What is a .ac3 file, and where did mine come from?

A .ac3 file is a raw AC-3 elementary stream — Dolby Digital audio with no container around it. Most come from DVD ripping or DVD-authoring projects, where the audio is mastered as a separate .ac3 alongside the .m2v video before the two are muxed into a VOB. If you have a bare .ac3 left over from that workflow, converting it to FLAC gives you a portable, editor-friendly lossless copy. If you are trying to recover the soundtrack of an M2V video, see M2V to FLAC for why a raw .m2v has no audio of its own.

Should I convert AC3 to FLAC, MP3, or WAV instead?

It depends on the goal. Choose FLAC for a lossless archive or an edit master that you will keep working on. Choose AC3 to MP3 when you just need a small, universally playable stereo file and surround does not matter. Choose AC3 to WAV when an editor or hardware sampler demands uncompressed PCM. All three decode the same lossy AC-3 source, so none recovers quality — they differ only in size, container, and what your downstream tool accepts.

In your testing, what compression level should I use?

In our testing, FLAC compression level 12 (the default) produced the smallest file with no quality difference from lower levels — the decoded waveform is bit-identical at every setting because all levels are lossless.
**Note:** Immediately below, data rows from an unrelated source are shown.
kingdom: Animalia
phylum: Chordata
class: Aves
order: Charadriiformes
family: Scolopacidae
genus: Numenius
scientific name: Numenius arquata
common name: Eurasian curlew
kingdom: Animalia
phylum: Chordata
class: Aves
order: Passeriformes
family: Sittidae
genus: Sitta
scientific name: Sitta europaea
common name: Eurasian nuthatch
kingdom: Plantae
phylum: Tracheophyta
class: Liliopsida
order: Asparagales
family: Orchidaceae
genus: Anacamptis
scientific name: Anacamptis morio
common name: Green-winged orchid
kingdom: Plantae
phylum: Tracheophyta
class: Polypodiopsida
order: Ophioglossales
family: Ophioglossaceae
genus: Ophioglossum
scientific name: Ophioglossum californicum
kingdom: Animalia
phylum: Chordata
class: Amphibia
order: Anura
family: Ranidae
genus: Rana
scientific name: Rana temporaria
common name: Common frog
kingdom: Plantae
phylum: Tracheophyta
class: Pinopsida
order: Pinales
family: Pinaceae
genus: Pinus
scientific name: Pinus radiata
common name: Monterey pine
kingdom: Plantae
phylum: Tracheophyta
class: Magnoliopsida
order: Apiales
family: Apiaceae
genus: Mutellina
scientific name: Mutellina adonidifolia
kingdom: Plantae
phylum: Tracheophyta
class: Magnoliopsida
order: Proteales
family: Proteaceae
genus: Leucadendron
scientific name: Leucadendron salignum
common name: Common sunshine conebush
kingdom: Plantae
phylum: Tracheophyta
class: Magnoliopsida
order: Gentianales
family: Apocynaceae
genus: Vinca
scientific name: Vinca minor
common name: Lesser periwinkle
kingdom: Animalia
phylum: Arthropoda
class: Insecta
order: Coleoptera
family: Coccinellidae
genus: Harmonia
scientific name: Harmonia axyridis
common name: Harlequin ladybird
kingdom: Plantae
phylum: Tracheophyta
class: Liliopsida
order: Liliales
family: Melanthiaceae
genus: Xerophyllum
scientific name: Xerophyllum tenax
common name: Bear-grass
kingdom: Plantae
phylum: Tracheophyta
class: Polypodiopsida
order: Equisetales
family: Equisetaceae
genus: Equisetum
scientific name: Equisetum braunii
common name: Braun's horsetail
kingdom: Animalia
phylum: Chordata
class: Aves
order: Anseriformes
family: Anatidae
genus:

The only tradeoff is encode time: higher levels search harder for the best predictor, so they take longer but typically save only a couple of percent over the level-5 reference default. For a one-off DVD-audio archive, the default is the right call; drop the slider only if you are batch-encoding many large files and want them done faster.

How are my files handled, and how long are they kept?

Your .ac3 file is uploaded over an encrypted connection, converted on our servers, and the upload and resulting FLAC are deleted automatically a few hours after conversion. Files are never shared or made public, and there is no sign-up, no watermark, and no account required to download your result.